Our only option was to surrender and hope our team found us before it was too late.
“Jaden?” Maxwell’s voice pulled me back to the present.
“Yeah?”
“Are you okay?”
“Yeah.”
“Want to talk about it?”
I didn’t. Talking about it would prolong the memory, and I didn’t want to scare Maxwell with tales of thirst, and hunger so intense it made eating rats sound tempting, or the daily beatings, which included old school battery shock torture.
It might be old school, but it’s effective at wearing a person down.
We endured it all without giving up a single piece of information beyond our names, ranks, and serial numbers.
“What level SERE training did you have?” I deflected the question to a relevant one of my own. Maxwell would need everything she learned in the Marine’s Survival, Evasion, Resistance, and Escape training if she wanted to get through this with her mind in tact. As an officer, she may have had level B if she was stationed near the front lines.
I’d been through it twice. Level A, which all Marine’s are required to take, and Level C, which all Raiders are required to take.
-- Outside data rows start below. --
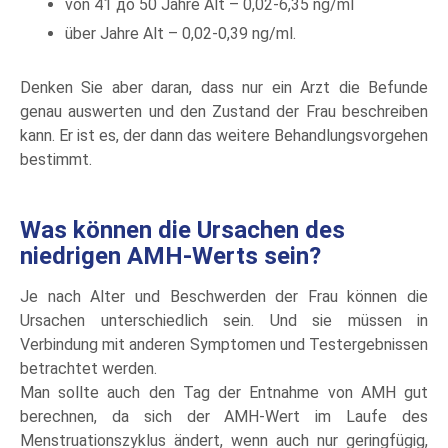
von 41 до 50 Jahre Alt – 0,02-6,35 ng/ml
über Jahre Alt – 0,02-0,39 ng/ml.
Denken Sie aber daran, dass nur ein Arzt die Befunde
genau auswerten und den Zustand der Frau beschreiben
kann. Er ist es, der dann das weitere Behandlungsvorgehen
bestimmt.
Was können die Ursachen des
niedrigen AMH-Werts sein?
Je nach Alter und Beschwerden der Frau können die
Ursachen unterschiedlich sein. Und sie müssen in
Verbindung mit anderen Symptomen und Testergebnissen
betrachtet werden.
Man sollte auch den Tag der Entnahme von AMH gut
berechnen, da sich der AMH-Wert im Laufe des
Menstruationszyklus ändert, wenn auch nur geringfügig,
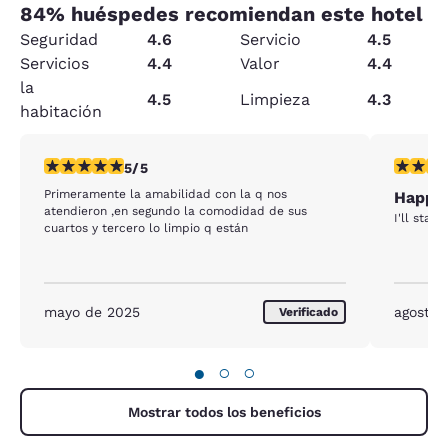
84
% huéspedes recomiendan este hotel
Seguridad
4.6
Servicio
4.5
Servicios
4.4
Valor
4.4
la
4.5
Limpieza
4.3
habitación
calificación de 5 estrellas. Excepcional. 1 reseña
calificac
5/5
Primeramente la amabilidad con la q nos
Happy
atendieron ,en segundo la comodidad de sus
I'll stay 
cuartos y tercero lo limpio q están
mayo de 2025
agosto 
Verificado
●
○
○
Mostrar todos los beneficios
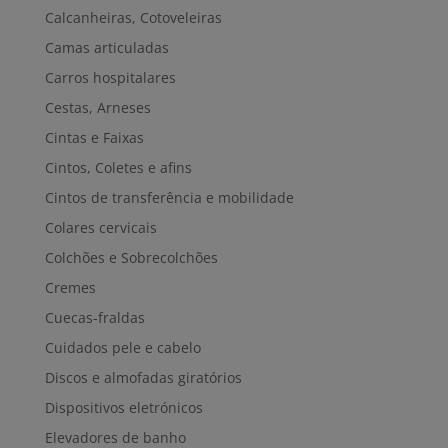
Calcanheiras, Cotoveleiras
Camas articuladas
Carros hospitalares
Cestas, Arneses
Cintas e Faixas
Cintos, Coletes e afins
Cintos de transferência e mobilidade
Colares cervicais
Colchões e Sobrecolchões
Cremes
Cuecas-fraldas
Cuidados pele e cabelo
Discos e almofadas giratórios
Dispositivos eletrónicos
Elevadores de banho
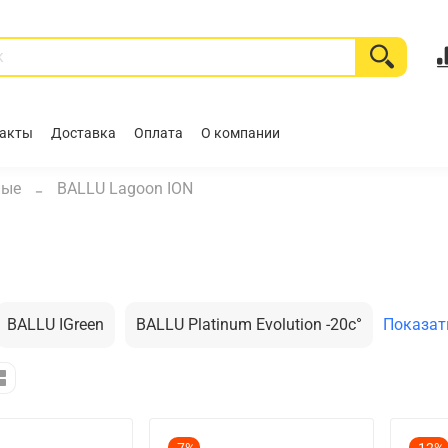
акты
Доставка
Оплата
О компании
ные
BALLU Lagoon ION
BALLU IGreen
BALLU Platinum Evolution -20c°
Показат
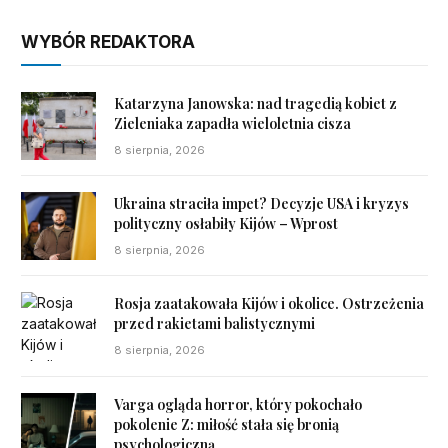
WYBÓR REDAKTORA
Katarzyna Janowska: nad tragedią kobiet z
Zieleniaka zapadła wieloletnia cisza
8 sierpnia, 2026
Ukraina straciła impet? Decyzje USA i kryzys
polityczny osłabiły Kijów – Wprost
8 sierpnia, 2026
Rosja zaatakowała Kijów i okolice. Ostrzeżenia
przed rakietami balistycznymi
8 sierpnia, 2026
Varga ogląda horror, który pokochało
pokolenie Z: miłość stała się bronią
psychologiczną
The first was a cakewalk. The second kicked my ass.
That training is the reason I’m still alive and of sound mind.
“Level A.”
I was afraid she’d say that.
The strobe cut out, leaving us in the pitch black. The only speck of light was from the bottom of the door at the top of the stairs.
“The alarm will probably come on again,” I warned.
“Thank-” the alarm cut her off. We did our best to block the noise by stuffing our fingers in our ears.
I recited the Marine Raider creed to keep my mind occupied.